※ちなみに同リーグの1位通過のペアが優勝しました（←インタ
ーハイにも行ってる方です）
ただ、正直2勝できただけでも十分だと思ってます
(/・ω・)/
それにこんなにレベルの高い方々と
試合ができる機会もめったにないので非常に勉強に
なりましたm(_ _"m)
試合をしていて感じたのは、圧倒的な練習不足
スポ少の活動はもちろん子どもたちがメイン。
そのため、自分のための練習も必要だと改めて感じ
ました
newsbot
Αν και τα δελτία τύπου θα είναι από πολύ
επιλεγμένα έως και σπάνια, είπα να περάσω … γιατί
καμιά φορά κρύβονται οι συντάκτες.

**The problem**
Rewrite all the lines above as a Markdown table with two columns, Row and Line text. Give each line a row number and leave out any blank lines.

**Expected output**
| Row | Line text |
|---|---|
| 1 | ※ちなみに同リーグの1位通過のペアが優勝しました（←インタ |
| 2 | ーハイにも行ってる方です） |
| 3 | ただ、正直2勝できただけでも十分だと思ってます |
| 4 | (/・ω・)/ |
| 5 | それにこんなにレベルの高い方々と |
| 6 | 試合ができる機会もめったにないので非常に勉強に |
| 7 | なりましたm(_ _"m) |
| 8 | 試合をしていて感じたのは、圧倒的な練習不足 |
| 9 | スポ少の活動はもちろん子どもたちがメイン。 |
| 10 | そのため、自分のための練習も必要だと改めて感じ |
| 11 | ました |
| 12 | newsbot |
| 13 | Αν και τα δελτία τύπου θα είναι από πολύ |
| 14 | επιλεγμένα έως και σπάνια, είπα να περάσω … γιατί |
| 15 | καμιά φορά κρύβονται οι συντάκτες. |